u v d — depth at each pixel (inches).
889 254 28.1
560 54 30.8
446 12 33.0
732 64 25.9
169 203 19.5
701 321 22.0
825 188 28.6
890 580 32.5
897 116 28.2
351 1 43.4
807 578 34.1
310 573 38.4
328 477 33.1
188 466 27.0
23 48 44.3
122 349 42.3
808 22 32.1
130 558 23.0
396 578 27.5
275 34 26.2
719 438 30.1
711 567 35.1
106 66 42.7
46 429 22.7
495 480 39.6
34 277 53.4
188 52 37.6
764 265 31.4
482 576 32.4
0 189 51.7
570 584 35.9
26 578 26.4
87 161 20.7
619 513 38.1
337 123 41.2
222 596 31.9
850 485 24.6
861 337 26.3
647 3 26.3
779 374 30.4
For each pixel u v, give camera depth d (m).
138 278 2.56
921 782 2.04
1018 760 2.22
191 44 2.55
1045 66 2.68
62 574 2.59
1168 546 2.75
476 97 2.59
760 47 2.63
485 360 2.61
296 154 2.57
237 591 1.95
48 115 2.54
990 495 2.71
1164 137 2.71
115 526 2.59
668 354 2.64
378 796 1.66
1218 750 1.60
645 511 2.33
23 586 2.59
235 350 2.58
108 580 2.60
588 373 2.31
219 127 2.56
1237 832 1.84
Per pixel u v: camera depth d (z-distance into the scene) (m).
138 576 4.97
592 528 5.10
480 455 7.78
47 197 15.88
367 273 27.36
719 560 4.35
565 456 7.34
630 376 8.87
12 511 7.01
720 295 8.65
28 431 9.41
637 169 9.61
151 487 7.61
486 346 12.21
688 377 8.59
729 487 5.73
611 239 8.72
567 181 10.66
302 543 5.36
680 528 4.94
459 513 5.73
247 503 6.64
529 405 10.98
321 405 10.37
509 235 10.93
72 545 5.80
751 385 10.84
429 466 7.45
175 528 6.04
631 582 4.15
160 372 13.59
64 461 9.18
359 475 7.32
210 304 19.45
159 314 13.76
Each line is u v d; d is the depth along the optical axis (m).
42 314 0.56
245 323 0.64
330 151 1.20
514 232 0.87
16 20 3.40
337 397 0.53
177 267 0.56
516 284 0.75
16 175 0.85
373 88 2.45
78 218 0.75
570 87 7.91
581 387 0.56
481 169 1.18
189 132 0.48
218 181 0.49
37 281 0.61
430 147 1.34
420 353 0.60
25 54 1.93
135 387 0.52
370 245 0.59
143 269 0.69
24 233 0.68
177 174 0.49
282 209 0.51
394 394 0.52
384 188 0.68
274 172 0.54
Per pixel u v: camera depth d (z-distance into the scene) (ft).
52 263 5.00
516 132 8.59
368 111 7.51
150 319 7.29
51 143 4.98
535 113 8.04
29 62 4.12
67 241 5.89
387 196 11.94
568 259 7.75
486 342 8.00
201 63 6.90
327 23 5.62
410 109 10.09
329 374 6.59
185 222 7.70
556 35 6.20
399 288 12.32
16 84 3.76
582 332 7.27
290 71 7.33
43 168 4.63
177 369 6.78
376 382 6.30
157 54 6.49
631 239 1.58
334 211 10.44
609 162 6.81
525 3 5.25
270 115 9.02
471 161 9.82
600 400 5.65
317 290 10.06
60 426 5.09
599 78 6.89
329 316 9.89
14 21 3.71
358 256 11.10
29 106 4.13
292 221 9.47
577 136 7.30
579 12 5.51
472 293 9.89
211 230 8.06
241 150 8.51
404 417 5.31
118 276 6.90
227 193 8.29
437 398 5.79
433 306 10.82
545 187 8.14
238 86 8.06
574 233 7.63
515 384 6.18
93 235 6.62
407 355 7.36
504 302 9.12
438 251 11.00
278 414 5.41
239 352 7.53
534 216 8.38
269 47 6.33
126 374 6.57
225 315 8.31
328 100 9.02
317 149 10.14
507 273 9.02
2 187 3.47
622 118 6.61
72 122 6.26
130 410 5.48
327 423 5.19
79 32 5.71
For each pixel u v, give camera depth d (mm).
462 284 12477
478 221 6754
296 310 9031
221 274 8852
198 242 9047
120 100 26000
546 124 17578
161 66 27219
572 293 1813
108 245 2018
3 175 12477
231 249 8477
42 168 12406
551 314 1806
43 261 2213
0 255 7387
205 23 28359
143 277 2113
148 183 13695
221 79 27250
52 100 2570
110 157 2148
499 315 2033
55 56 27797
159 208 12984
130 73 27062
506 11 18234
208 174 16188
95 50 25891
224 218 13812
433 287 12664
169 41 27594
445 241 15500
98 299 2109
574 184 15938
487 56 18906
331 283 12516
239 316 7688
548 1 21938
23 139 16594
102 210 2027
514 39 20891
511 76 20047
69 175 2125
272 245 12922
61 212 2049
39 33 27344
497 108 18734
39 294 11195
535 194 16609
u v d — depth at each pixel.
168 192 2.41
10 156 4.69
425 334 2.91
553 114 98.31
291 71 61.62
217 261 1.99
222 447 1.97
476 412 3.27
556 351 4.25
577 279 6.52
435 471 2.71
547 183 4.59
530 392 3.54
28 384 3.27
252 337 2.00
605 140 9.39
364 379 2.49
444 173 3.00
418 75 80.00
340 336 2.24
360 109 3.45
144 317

··········

WHAT THE TASK REQUIRES -
Look back at the entries above and repeat, unchanged, every line from the line holding "67 241 5.89" through the line holding "239 352 7.53".

TASK SOLUTION -
67 241 5.89
387 196 11.94
568 259 7.75
486 342 8.00
201 63 6.90
327 23 5.62
410 109 10.09
329 374 6.59
185 222 7.70
556 35 6.20
399 288 12.32
16 84 3.76
582 332 7.27
290 71 7.33
43 168 4.63
177 369 6.78
376 382 6.30
157 54 6.49
631 239 1.58
334 211 10.44
609 162 6.81
525 3 5.25
270 115 9.02
471 161 9.82
600 400 5.65
317 290 10.06
60 426 5.09
599 78 6.89
329 316 9.89
14 21 3.71
358 256 11.10
29 106 4.13
292 221 9.47
577 136 7.30
579 12 5.51
472 293 9.89
211 230 8.06
241 150 8.51
404 417 5.31
118 276 6.90
227 193 8.29
437 398 5.79
433 306 10.82
545 187 8.14
238 86 8.06
574 233 7.63
515 384 6.18
93 235 6.62
407 355 7.36
504 302 9.12
438 251 11.00
278 414 5.41
239 352 7.53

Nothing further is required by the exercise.